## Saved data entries
========
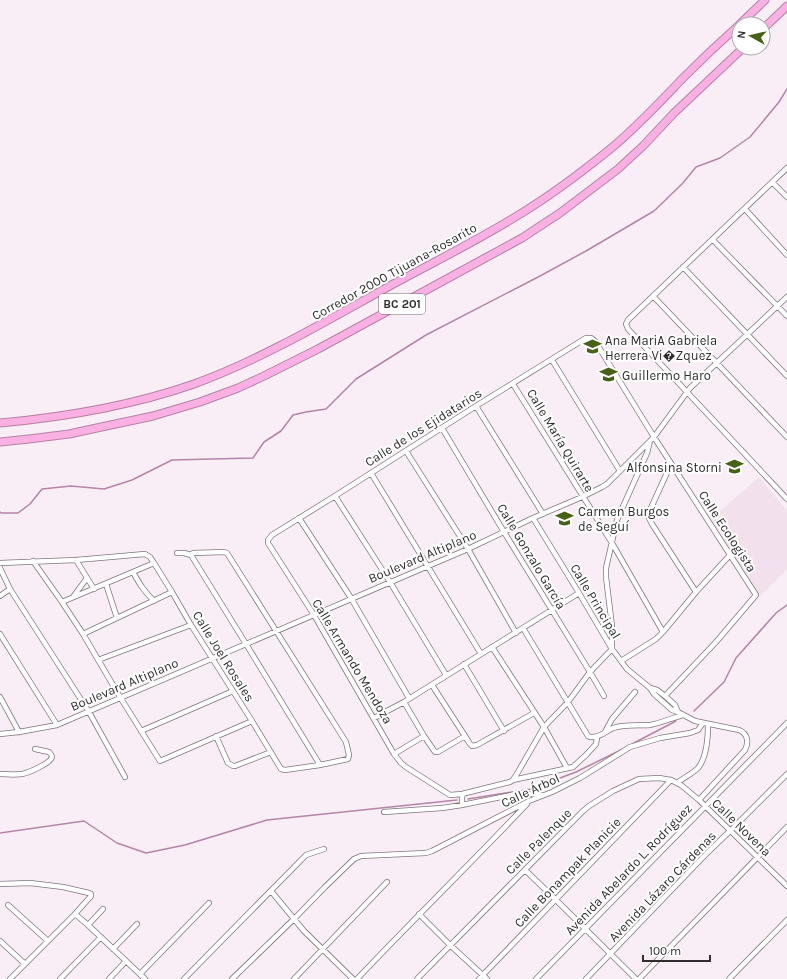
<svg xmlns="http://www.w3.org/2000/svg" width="787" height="979" font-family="Karla,sans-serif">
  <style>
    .built { fill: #f2e0ec }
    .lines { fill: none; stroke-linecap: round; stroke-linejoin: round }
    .stream { stroke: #b485a6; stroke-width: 1.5 }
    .minor-casing { stroke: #7e757b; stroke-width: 6 }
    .highway-casing { stroke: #b482a4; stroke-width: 9 }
    .minor { stroke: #fff; stroke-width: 4.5 }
    .highway { stroke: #fab0e3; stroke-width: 7 }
    .labels { text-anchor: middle; stroke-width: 4; stroke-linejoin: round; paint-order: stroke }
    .shield { fill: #fff; stroke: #6f6c6d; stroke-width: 1 }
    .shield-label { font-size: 12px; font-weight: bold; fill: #312d2f }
    .street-label { font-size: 13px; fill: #312d2f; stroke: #fff }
    .poi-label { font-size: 13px; fill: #312d2f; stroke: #fff; text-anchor: start }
  </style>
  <rect width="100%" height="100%" fill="#f9eef5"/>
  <!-- built -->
  <path class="built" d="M759,477l28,34v58l-27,27 -49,-77z"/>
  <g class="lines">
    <!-- stream -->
    <path class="stream" d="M0,512l1,1h17l12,-9 12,-15 29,-3 33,3 28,-9 40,-20 81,-2 11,-16 17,-11 12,-16 13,-3 20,-3 30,-30 70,-44 114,-59 46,-25 68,-40 28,-27 14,-17 24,-9 30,-21 29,-35 8,-13
      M694,711l30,-29 12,-24 40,-45 11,-8
      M632,744l44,-23
      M468,799l63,-10 45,-17 49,-24
      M0,833l84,-12 33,22 29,10 39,-8 82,-25 190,-20"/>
    <defs>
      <path id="minor" d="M787,168l-159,152 -2,4 2,5 159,170
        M772,182l15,15
        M745,209l42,46
        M713,240l74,76
        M683,267l104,109
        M653,296l134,141
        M552,360l68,111
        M513,384l99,159 51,89
        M476,406l67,108
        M442,428l62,104 86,140 14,24
        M650,441l-3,12 -30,67 -11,48v9l6,49v23l-22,23 -22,30 -24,25 -26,45 -5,8 -3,2 -48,12 -12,1 -44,-28 -5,-4 -7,-9 -80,-139 -46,-72v-3l4,-5 63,-39 141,-90 110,-68h5l4,3 59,96 102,158 -40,47 -51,54
        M406,451l62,98 48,84
        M671,464l-21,46 -1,8 3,6 44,68
        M371,473l110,181
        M335,496l55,86 56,93
        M299,518l52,80 58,100
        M533,518l46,75 33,56 15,20 23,19 7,2 8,6 10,9 3,7
        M177,553h7l7,2
        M191,555l55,89 74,121
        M76,560l18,29
        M33,561l29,41 21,32 37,63 40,64 92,-40
        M0,563l76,-3 69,-6 5,3 4,6 18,29 19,33 61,96 29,48 4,1 35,-5 28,-6 1,-4 -3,-13 -119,-189 -3,-1 -31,1 -2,2
        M0,568l10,21 79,123 36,65
        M133,572c7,13 11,19 21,29
        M106,584l11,34
        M0,596l10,-7
        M73,597l14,-19
        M62,602l92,-39
        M523,628l65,108 2,1c9,1 15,-5 23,-9 12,-4 25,-2 37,-3 11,-2 22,-7 33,-10
        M0,634l57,91
        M83,634l89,-42
        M492,647l52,80 23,41
        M98,660l93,-35
        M621,661l35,-22 7,-7 33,-40 34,-37
        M464,664l40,67
        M432,685l33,51 5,8 2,2 5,-1 57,-32
        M650,688l4,6 18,16 6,2 17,9 44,9c9,4 10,12 6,20l-46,50
        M0,697l19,35
        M404,702l20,34 11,16h3l27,-16
        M374,718l30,-16 175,-109
        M141,731l92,-40
        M605,732l7,-13 23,-27
        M0,734l19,-2 38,-7 411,-176 65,-31 49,-21 20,-10 5,-3 47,-47 36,-49 97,-91
        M216,736l12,27 5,3h2l36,-14
        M394,754l30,-18
        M0,774c7,0 15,1 22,0 6,-1 29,-11 30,-17 0,-2 -2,-4 -3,-5l-14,-3
        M513,780l60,-13 14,-13 9,-10 1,-7
        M677,783c6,-5 15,-9 21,-15 9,-11 10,-31 10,-44
        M462,794v11
        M384,812l58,-4 20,-3 59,-12 22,2
        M525,870c38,36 74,73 111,109
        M0,884l30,-1 33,4 26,6 2,1v2l-16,18 -65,65
        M271,891l33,40 49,48
        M8,905l40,36
        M75,914l13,11 57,54
        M419,914l31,31 37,34
        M88,925l15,-16
        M0,941l25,23
        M113,949l24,-25
        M140,974l69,-71
        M60,979l41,-42
        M109,979l17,-18
        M184,979l122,-124 18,-6
        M232,979l62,-60 31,-32 29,-28 7,-3 65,-3 6,-2 33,-17 64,-33 23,-9 28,-14 50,-31 30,-9 30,-5 8,-3 5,-7
        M294,979l93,-97
        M357,979c56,-59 114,-116 170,-175
        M417,979l165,-167 7,-6 24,-15 26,-12 20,-1 12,2 10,5 18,15 88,86
        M479,979l192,-199
        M536,979l251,-256
        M586,979l121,-126 23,-22 57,-57
        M639,979l148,-152
        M729,979l58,-59"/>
      <path id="highway" d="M740,24l25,-24
        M763,29l24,-23
        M0,423c66,-6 131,-17 194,-39 71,-26 137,-66 203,-102 43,-23 87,-45 128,-71 29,-18 58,-40 84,-61 27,-22 50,-47 74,-72 18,-18 37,-36 56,-53
        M0,442l29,-3 40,-5 37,-8 47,-10 47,-14 38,-14 26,-12 54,-27 204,-111 38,-25 58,-44 25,-23 31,-33 69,-65"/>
    </defs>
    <!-- minor casing -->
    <use href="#minor" class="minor-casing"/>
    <!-- highway casing -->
    <use href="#highway" class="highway-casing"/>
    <!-- minor -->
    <use href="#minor" class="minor"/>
    <!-- highway -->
    <use href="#highway" class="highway"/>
  </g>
  <!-- icons -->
  <defs>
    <symbol id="school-bare" viewBox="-9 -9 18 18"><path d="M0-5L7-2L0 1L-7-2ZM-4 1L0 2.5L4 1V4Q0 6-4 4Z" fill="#456215" stroke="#fff" stroke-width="2.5" paint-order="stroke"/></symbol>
  </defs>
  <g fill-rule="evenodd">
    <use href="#school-bare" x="580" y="334" width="25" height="25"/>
    <use href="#school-bare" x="596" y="362" width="25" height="25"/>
    <use href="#school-bare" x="722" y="454" width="25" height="25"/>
    <use href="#school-bare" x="552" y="506" width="25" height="25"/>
  </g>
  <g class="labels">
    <!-- shield labels -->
    <rect class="shield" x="379" y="294" width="46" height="20" rx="3"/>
    <g class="shield-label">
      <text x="402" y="308">BC 201</text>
    </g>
    <!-- street labels -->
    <g class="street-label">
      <text transform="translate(394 271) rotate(-29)" y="5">Corredor 2000 Tijuana-Rosarito</text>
      <text transform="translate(423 427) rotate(-32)" y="5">Calle de los Ejidatarios</text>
      <text transform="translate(561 440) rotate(59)" y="5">Calle María Quirarte</text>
      <text transform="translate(728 531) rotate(57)" y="5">Calle Ecologista</text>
      <text transform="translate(422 556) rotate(-23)" y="5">Boulevard Altiplano</text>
      <text transform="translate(532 556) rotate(59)" y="5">Calle Gonzalo García</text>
      <text transform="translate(596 601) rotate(59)" y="5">Calle Principal</text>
      <text transform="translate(224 656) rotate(58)" y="5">Calle Joel Rosales</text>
      <text transform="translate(353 661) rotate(59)" y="5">Calle Armando Mendoza</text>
      <text transform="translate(124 684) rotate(-23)" y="5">Boulevard Altiplano</text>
      <text transform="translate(530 790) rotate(-25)" y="5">Calle Árbol</text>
      <text transform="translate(742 827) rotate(44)" y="5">Calle Novena</text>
      <text transform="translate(538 841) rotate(-45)" y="5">Calle Palenque</text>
      <text transform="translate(628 869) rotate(-46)" y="5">Avenida Abelardo L. Rodríguez</text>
      <text transform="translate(567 872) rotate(-46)" y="5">Calle Bonampak Planicie</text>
      <text transform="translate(662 886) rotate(-46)" y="5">Avenida Lázaro Cárdenas</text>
    </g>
    <!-- poi labels -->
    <g class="poi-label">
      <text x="605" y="345">Ana MariA Gabriela<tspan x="605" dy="15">Herrera Vi�Zquez</tspan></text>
      <text x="622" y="380">Guillermo Haro</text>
      <text x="722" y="472" text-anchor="end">Alfonsina Storni</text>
      <text x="578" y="516">Carmen Burgos<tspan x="578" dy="15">de Seguí</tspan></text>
    </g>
  </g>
  <!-- north arrow -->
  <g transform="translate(751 36) rotate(278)"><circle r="19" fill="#ffffff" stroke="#adabac"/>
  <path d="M0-3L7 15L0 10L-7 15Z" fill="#456215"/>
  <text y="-6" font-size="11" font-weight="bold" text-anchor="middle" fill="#312d2f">N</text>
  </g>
  <!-- scale -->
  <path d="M643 955v6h67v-6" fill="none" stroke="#312d2f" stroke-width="2"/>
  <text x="649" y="955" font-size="12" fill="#312d2f" stroke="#ffffff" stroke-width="3" paint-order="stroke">100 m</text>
</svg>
========
## WORK INSTRUCTION
Using the records above, report each line that contains the word "lines" by copying it.

## ANSWER BOX
    .lines { fill: none; stroke-linecap: round; stroke-linejoin: round }
  <g class="lines">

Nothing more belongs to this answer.